◆ **ПОСТАНОВКА ЗАДАЧИ 1**
Продублируйте без изменений только строки записей от самой первой до строки, содержащей «building: (370, 86)», включительно.
_ _ _
3. Вообще в цельной личности достоинства и недостатки часто органически соединены, как у щенка Ноздрёва «лапа вся в комке». Мы, разумеется, не стали бы обладателями такого шедевра «низкой» литературы, как «Москва и москвичи» Владимира Алексеевича Гиляровского, если бы сам автор не был завсегдатаем московских кабаков и из своих Столешников не наведывался во всякие злачные места Москвы с подлинным удовольствием и натуральным интересом, а не с сухо-исследовательским заданием какой-нибудь «редакции научного журнала».
Но и напротив, ничтожную личность и её скромные «творческие достижения» не извиняет образцовая семейная жизнь или отсутствие вредных привычек. «Конечно, написанная мной картина, пожалуй, уступает Микеланджело Буонарроти и даже Сандро Боттичелли, но зато я не курю!» Эх, «Ты пей да дело разумей!»
4. В этом контексте привлекательна контрастность личных и поэтических судеб двух русских поэтов — Александра Александровича Блока (1880.11.16 (1880.11.28), Санкт-Петербург — 1921.08.07, Петроград) и Осипа Эмильевича Мандельштама (1891.01.02 (1891.01.14), Варшава — 1938.12.27, Владивосток).
Мы сравним только два стихотворения, по одному от каждого, ярко выражающих мировоззренческие позиции каждого из поэтов.
5. Текст 1. Отношение к жизни, своей и чужой, выражено О. Э. Мандельштамом в стихотворении «Ламарк» (1932).
Осип Мандельштам
Ламарк
Был старик, застенчивый как мальчик,
Неуклюжий, робкий патриарх…
Кто за честь природы фехтовальщик?
Ну, конечно, пламенный Ламарк.
Если всё живое лишь помарка
За короткий выморочный день,
На подвижной лестнице Ламарка
Я займу последнюю ступень.
К кольчецам спущусь и к усоногим,
Прошуршав средь ящериц и змей,
По упругим сходням, по излогам
Сокращусь, исчезну, как Протей.
Роговую мантию надену,
От горячей крови откажусь,
Обрасту присосками и в пену
Океана завитком вопьюсь.
Мы прошли разряды насекомых
С наливными рюмочками глаз.
Он сказал: природа вся в разломах,
Зренья нет — ты зришь в последний раз.
Он сказал: довольно полнозвучья, —
Ты напрасно Моцарта любил:
Наступает глухота паучья,
Здесь провал сильнее наших сил.
И от нас природа отступила —
Так, как будто мы ей не нужны,
И продольный мозг она вложила,
Словно шпагу, в тёмные ножны.
И подъёмный мост она забыла,
Опоздала опустить для тех,
У кого зелёная могила,
Красное дыханье, гибкий смех…
7 — 9 мая 1932
Мандельштам, О. Э. Ламарк. — Мандельштам, О. Э. Сочинения. В 2 тт. Т. 1. М.: «Художественная литература», 1990. С. 186.
6. Построчно данное стихотворение нами уже рассматривалось и из рассмотрения деталей делались общие, неутешительные для поэта, выводы. Здесь же нам довольно лишь указать на несомненную тенденцию, или если угодно — интенцию, развития мысли автора в данном стихотворении. Автор, или лирический герой, проповедует не природную эволюцию и совершенствование видов в её ходе, а инволюцию, переход от сложного к простому и от простого к примитивному, от богатства и разнообразия чувств и мыслей к потере органов чувств и лишению ума, а далее конец виден уже читательскими глазами — смерть, небытие.
_ _ _
◆ **ПОСТАНОВКА ЗАДАЧИ 2**
Определите, соответствуют ли тексту о Блоке и Мандельштаме утверждения (a), (b) и (c). Ответьте «да» или «нет» и приведите точную цитату из текста, на которой основан ответ.
(a) Стихотворение «Ламарк» написано в мае 1932 года.
(b) Блок родился в Варшаве.
(c) Автор намерен сравнить по нескольку стихотворений каждого из поэтов.
_ _ _
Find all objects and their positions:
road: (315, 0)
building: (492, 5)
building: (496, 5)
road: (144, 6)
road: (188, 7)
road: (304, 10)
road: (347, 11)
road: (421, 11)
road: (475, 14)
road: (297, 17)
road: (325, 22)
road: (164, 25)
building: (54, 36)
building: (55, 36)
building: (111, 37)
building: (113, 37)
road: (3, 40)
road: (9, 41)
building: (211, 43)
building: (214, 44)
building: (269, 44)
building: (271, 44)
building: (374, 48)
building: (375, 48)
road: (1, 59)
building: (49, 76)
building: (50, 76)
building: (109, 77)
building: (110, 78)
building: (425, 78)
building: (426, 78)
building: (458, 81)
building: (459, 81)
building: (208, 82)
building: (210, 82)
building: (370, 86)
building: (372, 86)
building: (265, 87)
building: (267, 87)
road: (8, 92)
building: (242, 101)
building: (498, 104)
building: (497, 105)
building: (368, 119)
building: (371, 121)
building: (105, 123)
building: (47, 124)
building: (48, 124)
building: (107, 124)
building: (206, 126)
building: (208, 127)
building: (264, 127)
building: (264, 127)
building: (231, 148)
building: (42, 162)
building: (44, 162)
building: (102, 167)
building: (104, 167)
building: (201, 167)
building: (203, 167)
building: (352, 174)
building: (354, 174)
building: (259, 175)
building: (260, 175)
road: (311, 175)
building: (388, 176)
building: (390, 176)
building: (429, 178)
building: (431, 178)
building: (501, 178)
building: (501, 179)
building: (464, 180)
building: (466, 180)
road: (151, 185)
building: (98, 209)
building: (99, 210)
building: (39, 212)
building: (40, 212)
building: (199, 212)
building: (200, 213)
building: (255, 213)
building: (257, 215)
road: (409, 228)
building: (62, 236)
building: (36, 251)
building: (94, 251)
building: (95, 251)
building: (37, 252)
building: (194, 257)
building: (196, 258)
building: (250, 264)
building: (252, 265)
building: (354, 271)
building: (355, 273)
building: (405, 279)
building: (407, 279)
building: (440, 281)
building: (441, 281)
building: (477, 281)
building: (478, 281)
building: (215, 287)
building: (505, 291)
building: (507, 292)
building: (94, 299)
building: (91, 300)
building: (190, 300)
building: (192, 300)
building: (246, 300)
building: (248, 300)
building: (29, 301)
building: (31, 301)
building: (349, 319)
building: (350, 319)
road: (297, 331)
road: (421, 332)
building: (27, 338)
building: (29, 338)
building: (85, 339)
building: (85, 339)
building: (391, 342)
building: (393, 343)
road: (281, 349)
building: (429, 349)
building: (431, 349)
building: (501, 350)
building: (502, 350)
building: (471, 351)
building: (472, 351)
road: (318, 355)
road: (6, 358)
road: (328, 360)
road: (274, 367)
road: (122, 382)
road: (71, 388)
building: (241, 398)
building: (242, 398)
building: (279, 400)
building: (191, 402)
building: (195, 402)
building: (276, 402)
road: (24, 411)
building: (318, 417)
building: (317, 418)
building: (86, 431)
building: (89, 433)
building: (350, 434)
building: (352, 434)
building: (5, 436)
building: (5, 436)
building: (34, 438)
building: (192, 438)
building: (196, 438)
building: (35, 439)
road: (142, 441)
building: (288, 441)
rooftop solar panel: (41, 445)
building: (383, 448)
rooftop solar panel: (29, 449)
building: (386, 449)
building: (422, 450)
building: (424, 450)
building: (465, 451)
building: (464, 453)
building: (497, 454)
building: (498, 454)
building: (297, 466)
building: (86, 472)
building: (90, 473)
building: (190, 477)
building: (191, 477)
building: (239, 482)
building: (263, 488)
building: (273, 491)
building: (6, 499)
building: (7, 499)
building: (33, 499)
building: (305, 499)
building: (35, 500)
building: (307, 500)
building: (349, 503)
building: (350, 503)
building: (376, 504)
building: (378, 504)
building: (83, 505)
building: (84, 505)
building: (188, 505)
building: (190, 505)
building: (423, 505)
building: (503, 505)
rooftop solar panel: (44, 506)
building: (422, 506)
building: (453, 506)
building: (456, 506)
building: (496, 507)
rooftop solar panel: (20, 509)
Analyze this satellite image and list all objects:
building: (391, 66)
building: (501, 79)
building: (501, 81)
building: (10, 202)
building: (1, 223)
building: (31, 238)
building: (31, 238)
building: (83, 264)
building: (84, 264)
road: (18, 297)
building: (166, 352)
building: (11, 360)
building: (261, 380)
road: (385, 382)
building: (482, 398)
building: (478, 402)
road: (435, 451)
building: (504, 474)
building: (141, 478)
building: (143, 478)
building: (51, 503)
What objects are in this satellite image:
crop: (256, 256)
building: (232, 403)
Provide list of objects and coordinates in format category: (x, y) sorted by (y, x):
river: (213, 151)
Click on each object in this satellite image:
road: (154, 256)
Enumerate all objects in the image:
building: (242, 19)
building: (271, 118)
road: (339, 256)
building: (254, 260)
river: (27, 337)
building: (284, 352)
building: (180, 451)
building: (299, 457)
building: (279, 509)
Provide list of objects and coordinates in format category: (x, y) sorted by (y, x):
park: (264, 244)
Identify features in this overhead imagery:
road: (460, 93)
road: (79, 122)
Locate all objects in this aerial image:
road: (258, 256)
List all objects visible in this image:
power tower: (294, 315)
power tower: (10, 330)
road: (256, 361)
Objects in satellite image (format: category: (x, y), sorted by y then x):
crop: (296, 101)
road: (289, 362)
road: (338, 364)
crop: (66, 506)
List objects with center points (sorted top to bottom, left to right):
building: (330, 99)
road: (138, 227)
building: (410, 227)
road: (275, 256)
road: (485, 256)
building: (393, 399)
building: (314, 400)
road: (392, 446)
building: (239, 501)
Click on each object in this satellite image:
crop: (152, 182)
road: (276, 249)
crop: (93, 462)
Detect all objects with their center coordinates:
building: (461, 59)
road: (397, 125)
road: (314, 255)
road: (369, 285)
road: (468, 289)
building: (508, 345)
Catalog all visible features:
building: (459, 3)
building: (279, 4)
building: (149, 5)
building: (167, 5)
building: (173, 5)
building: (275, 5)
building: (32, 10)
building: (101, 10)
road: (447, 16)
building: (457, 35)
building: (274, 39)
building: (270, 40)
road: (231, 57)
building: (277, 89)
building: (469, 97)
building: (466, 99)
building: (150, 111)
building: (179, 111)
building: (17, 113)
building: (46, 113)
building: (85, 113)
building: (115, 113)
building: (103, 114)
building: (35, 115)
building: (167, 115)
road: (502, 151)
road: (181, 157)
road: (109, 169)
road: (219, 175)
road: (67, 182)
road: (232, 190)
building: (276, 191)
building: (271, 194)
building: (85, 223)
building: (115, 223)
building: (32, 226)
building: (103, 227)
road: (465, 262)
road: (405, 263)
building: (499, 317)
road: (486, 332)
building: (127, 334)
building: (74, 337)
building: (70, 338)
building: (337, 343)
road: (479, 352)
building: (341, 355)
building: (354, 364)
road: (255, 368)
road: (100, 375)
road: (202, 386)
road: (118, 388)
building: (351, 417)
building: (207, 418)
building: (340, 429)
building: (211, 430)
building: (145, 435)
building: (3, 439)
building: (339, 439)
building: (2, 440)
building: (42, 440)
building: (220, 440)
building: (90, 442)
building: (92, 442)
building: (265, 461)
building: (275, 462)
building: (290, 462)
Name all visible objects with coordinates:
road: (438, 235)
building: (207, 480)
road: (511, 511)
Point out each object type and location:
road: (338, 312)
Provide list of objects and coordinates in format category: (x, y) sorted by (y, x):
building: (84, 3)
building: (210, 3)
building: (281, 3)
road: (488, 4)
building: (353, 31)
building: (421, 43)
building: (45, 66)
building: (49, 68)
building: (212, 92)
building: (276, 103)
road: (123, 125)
_ _ _
◆ **ПРАВИЛЬНЫЙ ОТВЕТ 1**
Find all objects and their positions:
road: (315, 0)
building: (492, 5)
building: (496, 5)
road: (144, 6)
road: (188, 7)
road: (304, 10)
road: (347, 11)
road: (421, 11)
road: (475, 14)
road: (297, 17)
road: (325, 22)
road: (164, 25)
building: (54, 36)
building: (55, 36)
building: (111, 37)
building: (113, 37)
road: (3, 40)
road: (9, 41)
building: (211, 43)
building: (214, 44)
building: (269, 44)
building: (271, 44)
building: (374, 48)
building: (375, 48)
road: (1, 59)
building: (49, 76)
building: (50, 76)
building: (109, 77)
building: (110, 78)
building: (425, 78)
building: (426, 78)
building: (458, 81)
building: (459, 81)
building: (208, 82)
building: (210, 82)
building: (370, 86)

◆ **ПРАВИЛЬНЫЙ ОТВЕТ 2**
(a) Да: «7 — 9 мая 1932».
(b) Нет: «Александра Александровича Блока (1880.11.16 (1880.11.28), Санкт-Петербург».
(c) Нет: «Мы сравним только два стихотворения, по одному от каждого».